REQUEST: Restate verbatim the span of lines below between the line with "s novim brojem" and the line with "jasan odgovor!", including those two lines, and only that span.

STORED DATA:
----

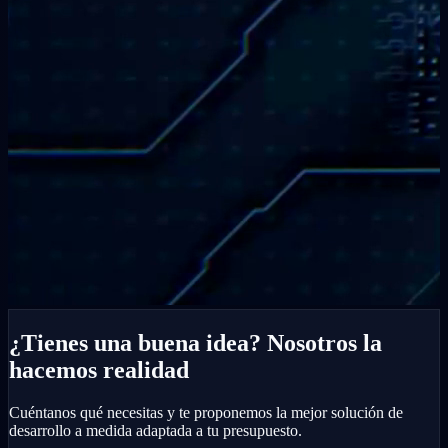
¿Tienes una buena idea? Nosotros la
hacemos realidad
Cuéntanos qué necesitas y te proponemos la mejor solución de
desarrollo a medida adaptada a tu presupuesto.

----

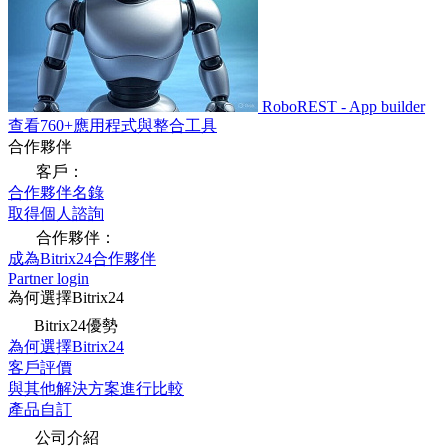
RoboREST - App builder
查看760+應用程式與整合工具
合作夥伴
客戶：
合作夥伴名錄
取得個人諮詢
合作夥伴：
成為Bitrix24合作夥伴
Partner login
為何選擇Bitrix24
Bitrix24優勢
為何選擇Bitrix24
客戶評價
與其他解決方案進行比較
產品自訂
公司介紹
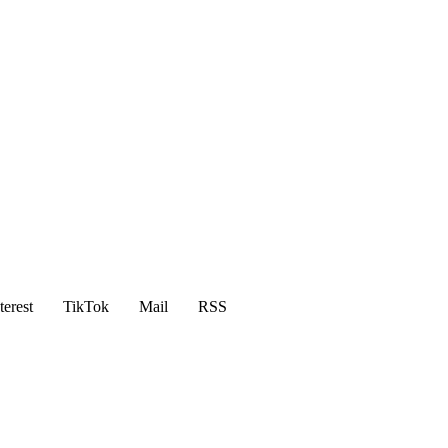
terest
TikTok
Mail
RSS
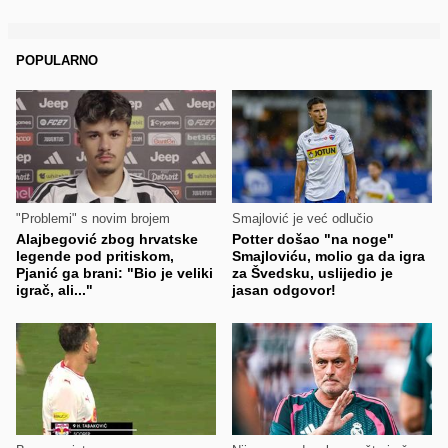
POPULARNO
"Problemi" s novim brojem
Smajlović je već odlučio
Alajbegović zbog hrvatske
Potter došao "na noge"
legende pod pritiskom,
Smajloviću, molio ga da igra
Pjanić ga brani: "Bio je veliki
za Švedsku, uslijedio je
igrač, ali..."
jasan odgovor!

----

EXERCISE OUTPUT:
"Problemi" s novim brojem
Smajlović je već odlučio
Alajbegović zbog hrvatske
Potter došao "na noge"
legende pod pritiskom,
Smajloviću, molio ga da igra
Pjanić ga brani: "Bio je veliki
za Švedsku, uslijedio je
igrač, ali..."
jasan odgovor!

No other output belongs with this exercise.